Lá vai o Filme do Tio Mário da semana. Quem num sabe o que é um "Filme do Tio Mário", por favor leia a intro desse post.
O Cineclube de Bexiga ficava na Rua Treze de Maio, em São Paulo. A "Treze" era a meca dos bichogrilos, roqueiros, alternativos, boêmios, enfim todas as tribos tinham seu espaço nessa pequena babel cultural de São Paulo nos anos 80. Mas o principal, pelo menos prá mim, era o cineclube. Pequeno, acanhado, com somente um antigo projetor que obrigava a um intervalo forçado para troca de rolos no decorrer da sessão, foi um dos locais que me deram a chance de descobrir a Nouvelle Vague, Bergman, Neo-Realismo, etc.

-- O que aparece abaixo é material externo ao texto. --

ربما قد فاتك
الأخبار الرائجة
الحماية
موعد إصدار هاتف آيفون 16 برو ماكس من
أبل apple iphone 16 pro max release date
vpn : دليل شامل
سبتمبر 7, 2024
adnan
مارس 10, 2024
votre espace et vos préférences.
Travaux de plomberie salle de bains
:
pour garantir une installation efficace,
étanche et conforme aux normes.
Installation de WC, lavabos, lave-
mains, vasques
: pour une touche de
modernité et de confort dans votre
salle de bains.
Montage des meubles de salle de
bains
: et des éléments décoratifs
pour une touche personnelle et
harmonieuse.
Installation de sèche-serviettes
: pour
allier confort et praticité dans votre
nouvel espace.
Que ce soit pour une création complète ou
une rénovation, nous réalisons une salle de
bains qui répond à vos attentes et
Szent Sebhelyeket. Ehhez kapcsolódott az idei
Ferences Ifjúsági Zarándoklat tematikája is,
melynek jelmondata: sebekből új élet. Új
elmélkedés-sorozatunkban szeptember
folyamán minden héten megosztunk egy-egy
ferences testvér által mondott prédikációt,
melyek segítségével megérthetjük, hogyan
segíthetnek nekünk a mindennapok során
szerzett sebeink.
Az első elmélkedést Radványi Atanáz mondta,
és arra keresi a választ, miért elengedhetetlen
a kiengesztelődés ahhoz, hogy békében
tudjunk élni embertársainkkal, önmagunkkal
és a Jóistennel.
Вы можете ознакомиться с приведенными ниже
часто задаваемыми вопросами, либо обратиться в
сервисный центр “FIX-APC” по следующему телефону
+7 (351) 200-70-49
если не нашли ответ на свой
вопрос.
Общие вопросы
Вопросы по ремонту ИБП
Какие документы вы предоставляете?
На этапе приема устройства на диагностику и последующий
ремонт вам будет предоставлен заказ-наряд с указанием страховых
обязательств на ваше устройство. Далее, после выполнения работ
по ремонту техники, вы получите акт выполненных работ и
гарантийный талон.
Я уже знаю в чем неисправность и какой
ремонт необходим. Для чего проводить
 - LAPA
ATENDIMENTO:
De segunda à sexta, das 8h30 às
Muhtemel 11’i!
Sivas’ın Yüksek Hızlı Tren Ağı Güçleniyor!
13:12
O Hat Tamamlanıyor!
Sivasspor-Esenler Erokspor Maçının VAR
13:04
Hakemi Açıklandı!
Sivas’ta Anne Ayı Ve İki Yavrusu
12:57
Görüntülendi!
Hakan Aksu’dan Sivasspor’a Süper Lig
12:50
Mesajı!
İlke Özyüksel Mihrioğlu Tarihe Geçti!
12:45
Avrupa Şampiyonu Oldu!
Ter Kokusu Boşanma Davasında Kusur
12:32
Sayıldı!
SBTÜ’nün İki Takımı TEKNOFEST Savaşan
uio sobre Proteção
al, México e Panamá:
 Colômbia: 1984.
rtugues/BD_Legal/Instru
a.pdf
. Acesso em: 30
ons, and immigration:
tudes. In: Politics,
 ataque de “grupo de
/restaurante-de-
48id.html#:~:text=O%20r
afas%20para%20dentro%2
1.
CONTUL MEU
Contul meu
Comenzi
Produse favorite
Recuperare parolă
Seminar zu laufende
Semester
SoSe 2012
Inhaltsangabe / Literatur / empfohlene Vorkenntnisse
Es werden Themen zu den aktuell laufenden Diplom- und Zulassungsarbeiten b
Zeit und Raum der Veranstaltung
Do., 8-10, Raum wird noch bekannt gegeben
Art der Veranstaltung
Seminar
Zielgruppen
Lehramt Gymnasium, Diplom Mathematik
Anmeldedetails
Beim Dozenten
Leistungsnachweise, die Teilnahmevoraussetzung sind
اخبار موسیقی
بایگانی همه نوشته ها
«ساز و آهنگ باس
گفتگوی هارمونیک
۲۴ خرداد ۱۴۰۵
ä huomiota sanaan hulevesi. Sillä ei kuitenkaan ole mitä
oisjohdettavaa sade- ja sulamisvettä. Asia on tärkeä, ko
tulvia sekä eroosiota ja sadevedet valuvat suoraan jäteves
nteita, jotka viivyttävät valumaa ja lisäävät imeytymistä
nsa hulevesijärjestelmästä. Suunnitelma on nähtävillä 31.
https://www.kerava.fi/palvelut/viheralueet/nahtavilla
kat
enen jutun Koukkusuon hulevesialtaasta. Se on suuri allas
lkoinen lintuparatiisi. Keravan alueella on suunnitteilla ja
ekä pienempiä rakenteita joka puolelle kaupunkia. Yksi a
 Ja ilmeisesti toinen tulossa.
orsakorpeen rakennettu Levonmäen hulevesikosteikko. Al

O cineclube tinha um livro de visitas, onde os freqüentadores escreviam de tudo: poemas, críticas e principalmente, pedidos de filmes. O nome "Malpertuis" enchia páginas e páginas. Parece que quem tinha visto o troço nos anos 70 - aparentemente houve uma exibição do filme em alguma mostra ou ciclo especial - não esquecia. Eu, tomando meu café (é, o cineclube tinha um minúsculo coffee bar), ficava folheando este livro e morrendo de curiosidade para assistir o tal do Malpertuis (França/Bélgica/Alemanha, Harry Kümel, 1972). Numa próxima vez volto a falar do cineclube.
A oportunidade aconteceu na 9a Mostra de Cinema de São Paulo, em 1985. Lá estava ele, programado...e lá fui eu, assisti-lo. Prá início de conversa, existem diversas versões do filme. A última, restaurada pelo diretor e exibida em 2002 na Europa, é totalmente falada em flamengo, ao que parece o idioma original do filme (o diretor é belga). A que assisti no cinema, se bem me recordo, era falada em francês, com legendas em espanhol. Mas existem versões reduzidas, ampliadas, dubladas em inglês, alemão ou holandês - o que sem dúvida só contribui para aumentar o caráter cult do filme.
A trama é essa: Malpertuis é um castelo "assombrado", labiríntico e inescapável para quem o habita. Cassave (Orson Welles, excelente e completamente preguiçoso) está em seu leito de morte e deixa em testamento uma fortuna considerável para seus herdeiros, os quais devem por contrato viver até o final de seus dias em Malpertuis. Jan, um sobrinho de Cassave recém-chegado ao castelo, constata a estranheza dos tipos que compõe sua "família" - mistérios que serão revelados ao final da epopéia (aliás é um final daqueles reveladores e apoteóticos).
Os principais elementos utilizados pelo diretor são a composição surrealista e a mitologia grega, temas caraterísticos de Jean Ray (também belga, assim como o diretor Kümel), um dos melhores escritores europeus de literatura fantástica. Na minha impressão, um filme exemplar, de visual belíssimo e inventividade assombrosa, marcas do diretor Kümel, de quem depois acabei assistindo o anterior "Lábios de Sangue" (também chamado no Brasil de "As Escravas do Desejo" - Les Rouges aux Lèvres, Bélgica/França/Alemanha, 1971), também excelente e sobre...vampiras !!! Mas esse fica prá outro dia...
Uma boa notícia é que, com uma boa garimpagem, pode-se conseguir o VHS nas locadoras. Foi lançado como "Malpertuis - Estranhas Fantasias", acredito que pela Globo Vídeo. Boa sorte !!!!